Can a leopard (illustrator) change its spots (style)?
How to update and refresh your picture book illustration style (for illustrators of yore)
Can we teach an old dog new tricks?
Someone has asked me to write some pointers for illustrators who once had a lucrative illustrating career, but whose options seem to have dried up.
This is kind of scary, because obviously I can only address this vexing issue from the point of view of myself being a publisher.
I therefore only speak for myself, as other publishers will have interesting things to say that I’ve not thought of.
However, like all picture-book publishers, I’m forever on the lookout for fabulous illustrators, experienced illustrators and ‘fresh voices’.
But what is a ‘fabulous’, ‘experienced’ and ‘fresh’ picture book illustrator?
1.Fabulous illustrators: these are illustrators who:
a. know how to tell a visual story
b. know how to evoke emotion in mysterious, invisible but effective ways
c. know how to create layered characters who develop throughout a story
d. know how to use tone and colour to their best narrative advantage
e. are not necessarily experienced illustrators
f. have read this blog
2. Experienced illustrators: by ‘experienced’ I don’t necessarily mean those who have published millionty-eleven books. What I mean is illustrators who:
a. Understand picture-book formats
b. Understand the restrictions and how to work with and around them
c. Are collaborative and polite
d. Work more or less to deadline
e. Know how much hard work is involved in illustrating a picture book
f. Have read this blog
3. Fresh voices: there are at least 2 kinds of fresh voices. Both can be wonderful, and both can be problematic (for a publisher)
Fresh voice A: new to the field – complete beginner or crossing to picture-book illustration from another art practice. They are
a. fresh voices that have achieved greatness in other artistic fields and who can add whole new vistas of wonderfulness to picture-book illustration.
However, they may not understand (or appreciate, or be willing to conform to) the collaborative nature of picture-book creation
b. New illustrators with fresh voices who are truly breaths of fresh air with their enthusiasm and excitement, and who make contemporary picture-books the ever-new wonder that they can be.
However, they may need lots of tuition and guidance when it comes to producing images that work in picture books, and can take much longer than they expected to finish the work.
On the other hand, they may think picture books can be ‘dashed off’, when in fact every mark on the page must play a narrative role and require deep and focused consideration.
c. They may think children and picture books need a certain style that ‘is suitable for children’ ... regarding which they are humungously wrong.
Fresh voice B: Potential – but unwilling – fresh voices. These are the Catch-22 for picture-book publishers and art directors, because
a. They are often experienced illustrators in all sorts of ways, but may also be deeply attached to the style that worked for them in 1989, and be unwilling to change and freshen up, even though they are a dream to work with
b. They may be two or three times the age of current publishers, editors or art directors, and feel ambivalent about taking advice from them, and therefore be potentially tricky to work with
So there’s the rub! In fact, so many rubs ...

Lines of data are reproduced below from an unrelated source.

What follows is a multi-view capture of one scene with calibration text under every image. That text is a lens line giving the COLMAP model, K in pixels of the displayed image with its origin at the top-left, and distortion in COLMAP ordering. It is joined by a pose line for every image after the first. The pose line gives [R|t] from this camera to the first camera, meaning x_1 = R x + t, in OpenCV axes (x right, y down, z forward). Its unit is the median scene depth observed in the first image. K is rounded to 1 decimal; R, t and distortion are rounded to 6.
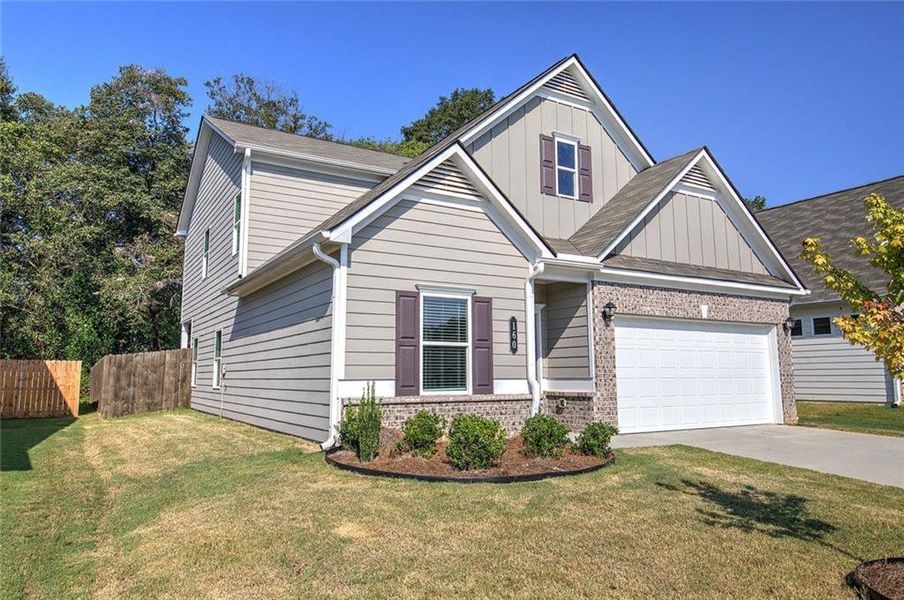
lens RADIAL K [[584.5, 0, 434.6], [0, 584.5, 299.8], [0, 0, 1]] dist [0.006571, -0.000456]
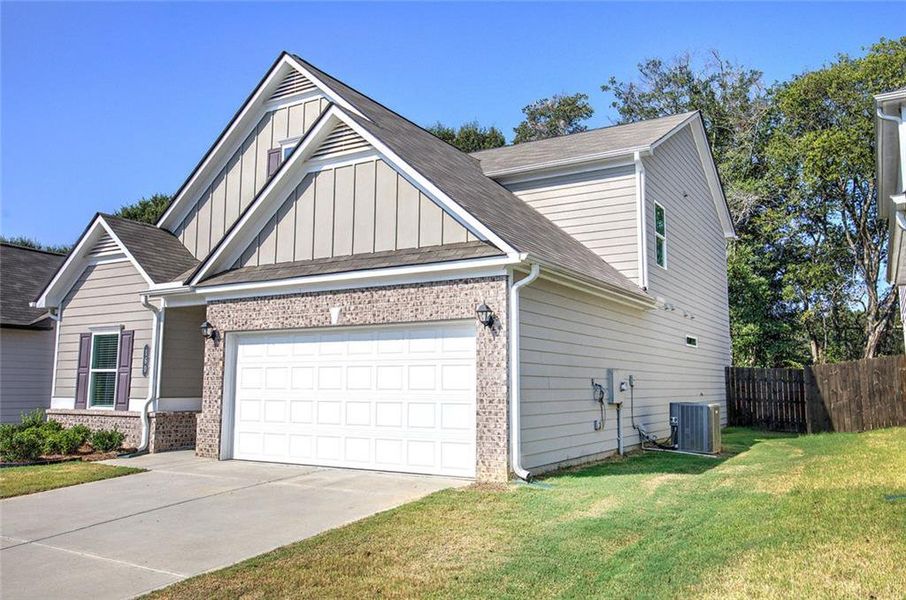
lens RADIAL K [[695.3, 0, 453.0], [0, 695.3, 300.0], [0, 0, 1]] dist [0.017045, 0.000762]
pose [[0.500429, -0.109193, -0.858865, 1.403425], [0.096806, 0.992851, -0.069822, 0.082799], [0.860349, -0.048202, 0.507422, 0.709933]]
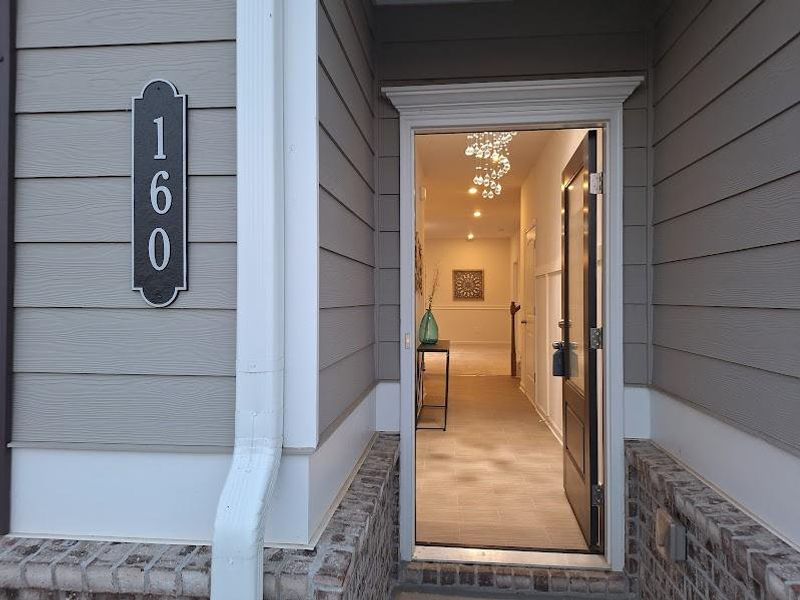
lens RADIAL K [[558.4, 0, 389.2], [0, 558.4, 295.8], [0, 0, 1]] dist [0.082577, -0.113918]
pose [[0.816943, -0.007806, -0.576666, 0.241504], [0.072662, 0.993333, 0.089492, 0.068408], [0.572123, -0.115012, 0.812064, 0.773486]]
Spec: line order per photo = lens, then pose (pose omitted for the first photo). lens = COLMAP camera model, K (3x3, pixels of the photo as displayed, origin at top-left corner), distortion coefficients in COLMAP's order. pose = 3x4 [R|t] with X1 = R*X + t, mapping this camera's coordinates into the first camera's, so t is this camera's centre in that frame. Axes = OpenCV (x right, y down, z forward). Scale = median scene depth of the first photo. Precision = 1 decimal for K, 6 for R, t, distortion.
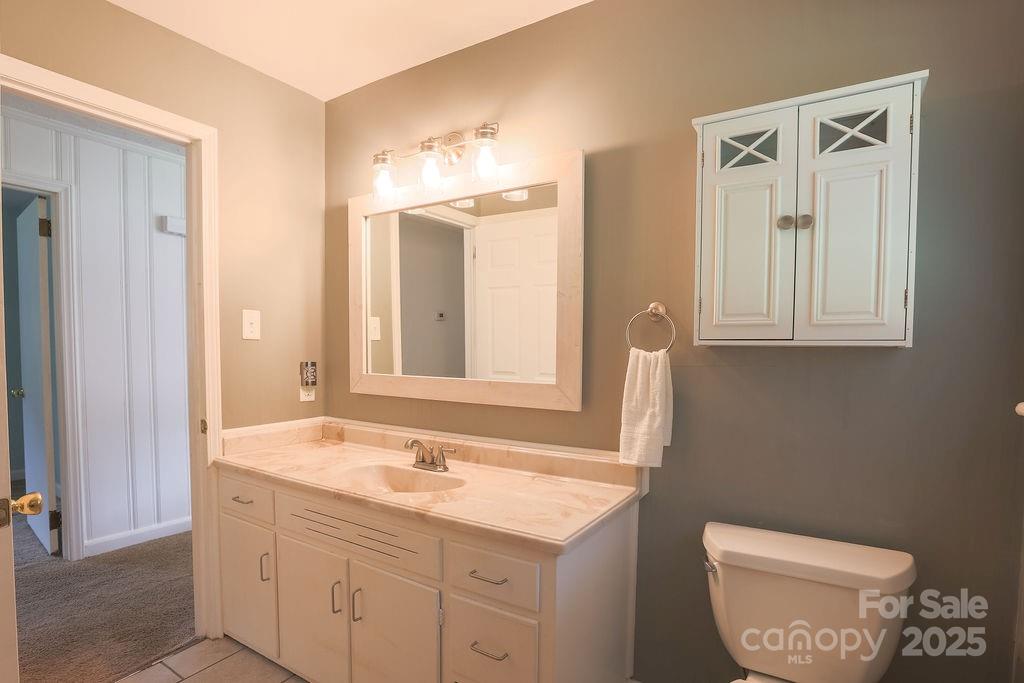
lens RADIAL K [[520.3, 0, 509.1], [0, 520.3, 365.6], [0, 0, 1]] dist [-0.028681, 0.000087]
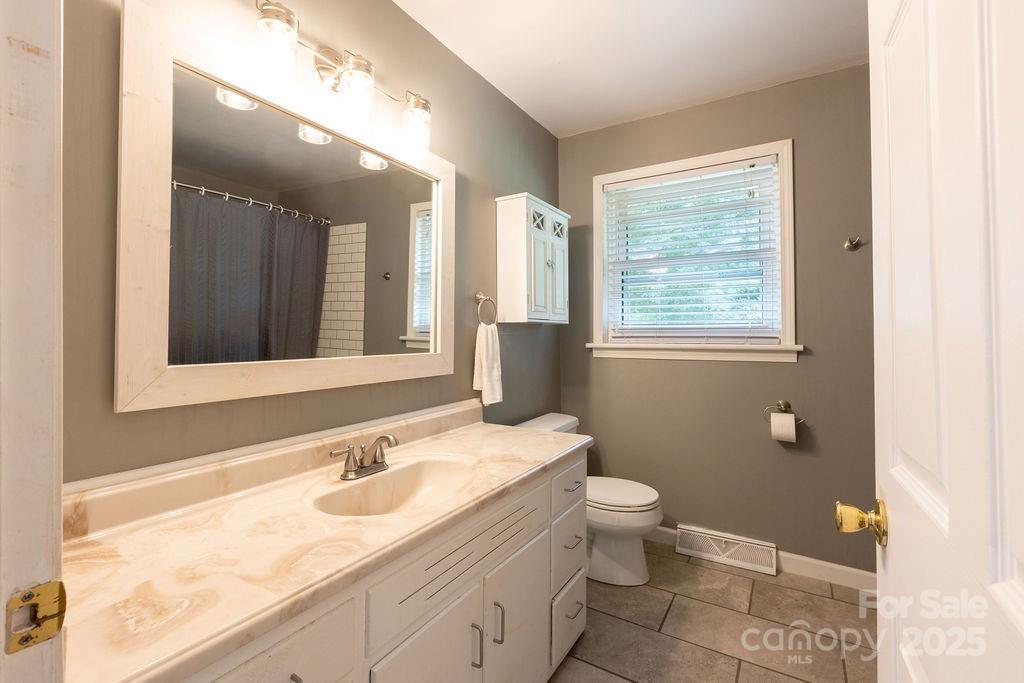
lens RADIAL K [[463.2, 0, 496.0], [0, 463.2, 331.2], [0, 0, 1]] dist [0.000700, 0.000093]
pose [[-0.007720, -0.009930, 0.999921, -0.902518], [0.028298, 0.999548, 0.010144, -0.019113], [-0.999570, 0.028375, -0.007435, 0.849704]]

For those of you who want to keep working after a couple / few successful decades in the industry, and are baffled as to why the work is no longer coming in, here are three possible reasons, plus their possible solutions:
1. Your tried-and-true award-winning style is going out of style
Ouch! But also a thing.
Possible solution
a. Try more scribbly and relaxed
b. Try more flat and collaged
c. Change the way you draw
d. Look at current trends in Europe, because one day those will be the common trends, so why not get ahead of the pack. Some trends?
flat folk art
mixed media
collage
seemingly naïve ‘outsider folk-art style’
super pared back
limited palette – like really limited
2. You present your work with a scatter-gun approach
In your desire to keep working, you send around anything and everything from your successful past, in the hope of catching a fish somewhere, somehow. The problem with this is:
a. You don’t have a recognisable picture-book style, when your picture-book style needs to be highly recognisable (and bankable)
b. You and your style won’t automatically spring to a publisher’s mind as ‘the only one’ for a particular book, as no one really knows what you represent
Possible solution:
1. Pick the style you love the most, and that you would most love living and working with for 6 months, and build a portfolio with that
2. Consider migrating your personal-project style, or your ‘other’ art style into your picture-book illustration style
3. You believe a leopard can’t change its spots, you can’t teach an old dog new tricks, and other excuses …
This is a shame and I don’t buy it. The world needs you!
REMINDER: please remember I’m speaking for myself, from my own experience, and according to what I wish for as a publisher and art director.
I’m not preaching from Mount Sinai.
The above observations are not carved in stone, but they may serve as drips of water to wear away at the stone that’s currently blocking your forward trajectory (if forward trajectory is what you’re looking for).